В древнем Китае привычные для иных древневосточных государств акценты были смещены. Правитель-ван здесь не только долгое время продолжал считаться сыном Неба, но и, будучи фактически лишенным политической власти, сохранял за собой роль своего рода первосвященника. Иными словами, с ним произошло нечто обратное общей норме: его верховная власть правителя ушла в прошлое, тогда как сакральные функции сына Неба оказались необычайно возвеличенными. Легко понять, что это по меньшей мере частично может быть объяснено как раз тем, что в шанско-чжоуском Китае не было ни могущественных богов с их храмами, ни обслуживавшего этих богов и храмы влиятельного и соперничавшего с правителем жречества. Как бы то ни было, но эта парадоксальная ситуация сыграла свою важную роль в истории духовной культуры и религиозно-идеологических представлений древних китайцев: чжоуский ван волею судеб оказался не столько высшей политической, сколько высшей религиозно-сакральной фигурой.

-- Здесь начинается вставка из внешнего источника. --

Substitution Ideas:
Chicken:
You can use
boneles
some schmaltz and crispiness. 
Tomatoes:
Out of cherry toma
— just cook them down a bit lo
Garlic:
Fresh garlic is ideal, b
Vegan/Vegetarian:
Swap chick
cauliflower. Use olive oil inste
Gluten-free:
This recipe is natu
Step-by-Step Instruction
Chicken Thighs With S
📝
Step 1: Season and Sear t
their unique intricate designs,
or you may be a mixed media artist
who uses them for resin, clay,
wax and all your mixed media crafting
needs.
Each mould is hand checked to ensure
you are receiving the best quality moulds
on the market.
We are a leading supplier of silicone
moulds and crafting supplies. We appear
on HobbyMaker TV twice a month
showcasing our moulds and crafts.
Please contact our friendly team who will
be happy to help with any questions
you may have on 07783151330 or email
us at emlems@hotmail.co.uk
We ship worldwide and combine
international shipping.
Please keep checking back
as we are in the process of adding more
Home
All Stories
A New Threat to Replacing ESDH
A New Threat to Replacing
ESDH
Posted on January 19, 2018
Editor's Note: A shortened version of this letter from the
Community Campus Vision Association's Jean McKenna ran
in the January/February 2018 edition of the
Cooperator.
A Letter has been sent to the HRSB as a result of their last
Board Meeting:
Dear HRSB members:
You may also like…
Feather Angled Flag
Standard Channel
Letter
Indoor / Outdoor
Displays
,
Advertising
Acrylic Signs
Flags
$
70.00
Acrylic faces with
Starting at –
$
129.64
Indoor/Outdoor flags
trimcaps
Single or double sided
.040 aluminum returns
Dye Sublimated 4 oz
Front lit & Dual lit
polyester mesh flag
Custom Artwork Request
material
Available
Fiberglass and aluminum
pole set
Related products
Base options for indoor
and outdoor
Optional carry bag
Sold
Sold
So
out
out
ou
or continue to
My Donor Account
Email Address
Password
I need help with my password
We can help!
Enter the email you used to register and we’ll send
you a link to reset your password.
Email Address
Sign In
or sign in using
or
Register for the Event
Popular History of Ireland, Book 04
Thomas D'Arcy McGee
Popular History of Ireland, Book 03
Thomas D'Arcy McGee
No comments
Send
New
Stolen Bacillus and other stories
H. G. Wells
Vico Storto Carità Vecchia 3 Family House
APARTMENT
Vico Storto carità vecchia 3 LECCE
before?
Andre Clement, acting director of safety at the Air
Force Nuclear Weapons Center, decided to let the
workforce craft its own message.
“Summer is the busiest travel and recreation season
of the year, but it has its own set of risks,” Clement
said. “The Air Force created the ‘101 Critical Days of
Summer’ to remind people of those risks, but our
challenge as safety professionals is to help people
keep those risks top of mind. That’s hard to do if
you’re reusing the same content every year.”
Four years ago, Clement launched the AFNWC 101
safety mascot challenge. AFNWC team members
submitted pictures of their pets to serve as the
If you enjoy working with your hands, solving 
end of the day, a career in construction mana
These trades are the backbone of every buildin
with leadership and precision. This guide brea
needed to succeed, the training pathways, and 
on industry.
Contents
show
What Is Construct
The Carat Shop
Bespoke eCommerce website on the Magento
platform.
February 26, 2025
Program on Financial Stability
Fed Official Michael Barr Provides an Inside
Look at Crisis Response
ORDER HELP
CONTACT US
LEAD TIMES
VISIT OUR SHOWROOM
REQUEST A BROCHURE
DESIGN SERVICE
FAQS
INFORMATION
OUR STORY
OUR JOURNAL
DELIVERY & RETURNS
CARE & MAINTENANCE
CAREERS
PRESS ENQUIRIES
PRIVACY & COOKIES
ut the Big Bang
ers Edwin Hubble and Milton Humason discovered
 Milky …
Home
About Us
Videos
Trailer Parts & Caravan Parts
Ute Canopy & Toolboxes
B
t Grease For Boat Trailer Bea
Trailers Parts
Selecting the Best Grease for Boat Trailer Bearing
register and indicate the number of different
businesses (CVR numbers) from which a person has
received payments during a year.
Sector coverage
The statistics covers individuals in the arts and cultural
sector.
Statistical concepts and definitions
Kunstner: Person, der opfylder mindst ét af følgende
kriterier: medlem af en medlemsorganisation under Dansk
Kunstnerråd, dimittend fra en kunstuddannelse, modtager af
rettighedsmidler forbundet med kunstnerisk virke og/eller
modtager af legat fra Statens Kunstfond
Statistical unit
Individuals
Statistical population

Следует обратить внимание на то, что в чжоуском Китае, особенно в период Чуньцю, религиозно-сакральная функция оказалась первостепенно важной для сохранения цивилизационной цельности Поднебесной, и в этом смысле сопоставить древний Китай не только с иными древневосточными центрами урбанистической цивилизации, но и с раздиравшейся феодальными междоусобицами средневековой Европой. Это сравнение проводит в своей книге Б.Шварц. Он, в частности, исходит из того, что роль чжоуского вана была равно важной и высшей как по отношению к политике, так и религии чжоуского Китая, что заметно отличало религиозную ситуацию в этой стране от той, которая была характерна для средневековой Европы с господствовавшей в ней католической церковью, имевшей свои счеты с императорами и королями [231, с. 43].